DALLAS — Southwest Airlines will freeze the size of its jet fleet through 2015, a one-year extension, as the largest discount carrier focuses on boosting its return on invested capital.
The cap goes beyond Chief Executive Officer Gary Kelly’s stated goal of holding the number of planes — now about 680 — steady through 2014. He said in January he wants to “match and exceed” a 15 percent return that Southwest projects reaching this year after ending 2013 at 13.1 percent.
“In 2014 and 2015, the plans are for the fleet to be flat,” Chief Operating Officer Mike Van de Ven said in an interview at Southwest’s Dallas headquarters. “We should be in a position after 2015 to grow the fleet if the economics and the business are right.”
Showing a higher return on invested capital is part of Southwest’s push to broaden its appeal to investors, along with stock buybacks and the longest-running dividend among major airlines. Delta Air Lines, the only other carrier in the Standard &Poor’s 500 Index, also has a 15 percent goal and matched that figure last year.
Keeping the fleet unchanged also raises the prospect of cutbacks among Southwest’s less-profitable flights as the airline expands its network. By the end of 2015, Southwest has said it would more than double service at Washington’s Reagan airport, add New York and Dallas flights and start international routes from Houston.
“If you’re going to expand in certain locations, you’re going to have to adjust your network in other locations,” said Kevin Crissey, an analyst at Skyline Research in Mahwah, N.J. “Some other airlines are eagerly and anxiously waiting to know where those openings will be to decide if they want to backfill those locations with their own capacity.”
While Southwest’s 84 percent stock-price gain in 2013 marked the best annual performance since 2000, that advance was good enough for only fourth place on the Bloomberg U.S. Airlines Index. Delta, the third-biggest U.S. carrier, more than doubled.

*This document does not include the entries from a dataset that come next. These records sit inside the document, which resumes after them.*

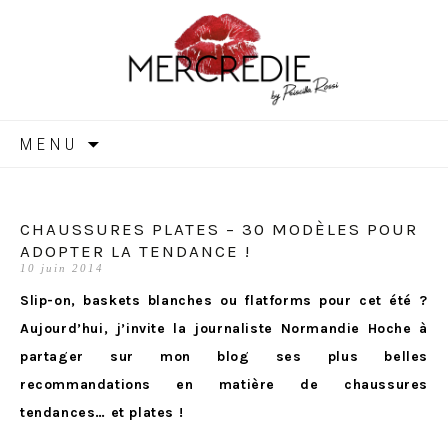
MERCREDIE
Aller
MENU
au
contenu
CHAUSSURES PLATES – 30 MODÈLES POUR
ADOPTER LA TENDANCE !
10 juin 2014
Slip-on, baskets blanches ou flatforms pour cet été ?
Aujourd’hui, j’invite la journaliste Normandie Hoche à
partager sur mon blog ses plus belles
recommandations en matière de chaussures
tendances… et plates !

Southwest rose 22 percent this year through yesterday, again fourth among 11 carriers in the gauge. In May, the airline quadrupled its dividend, paid for 147 straight quarters, to 4 cents a share and boosted a stock-repurchase program by $500 million to $1.5 billion.
While Southwest describes the 15 percent return goal as a longstanding target, it hasn’t achieved that mark since 2000. Kelly mentioned the figure in 2008 at a transportation conference, and the airline cited it in a 2009 report to employees and investors.

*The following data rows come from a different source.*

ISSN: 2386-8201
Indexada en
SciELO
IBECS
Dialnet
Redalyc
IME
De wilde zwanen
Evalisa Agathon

“We’ve been working to get back on track since 9/11,” said Brandy King, a spokeswoman. U.S. economic weakness that damped demand and average fares “significantly impacted” Southwest’s progress toward its ROIC goal last year, King said.
The arrival of larger, more-efficient jets in 2014 should increase revenue and cut operating costs, a step toward the 15 percent target, the airline has said.
Joining the fleet will be a mix of 45 new and used Boeing Co. 737s, which will seat 143 or 175 passengers, while Southwest retires an undisclosed number of 143-seaters and removes 66 smaller Boeing 717s that it acquired with AirTran Holdings in 2011 and has been selling to Delta.
The aircraft changes come amid expansion plans at LaGuardia and Washington Reagan, where Southwest bought flight rights divested as part of American Airlines Group Inc.’s 2013 merger with US Airways, and Dallas Love Field, where a federal law limiting nonstop service is expiring in October.
In 2015, Southwest plans to add flights, possibly to Central America and the northern cities of South America, when new international terminals open at airports in Houston and Fort Lauderdale, Florida.
With Southwest’s one-time cost advantage over larger rivals now eroding and new union contracts on the horizon, the airline needs to increase operations in larger markets that produce greater revenue, Crissey said.
“They’re going to have to pull from somewhere, reduce some frequencies,” he said.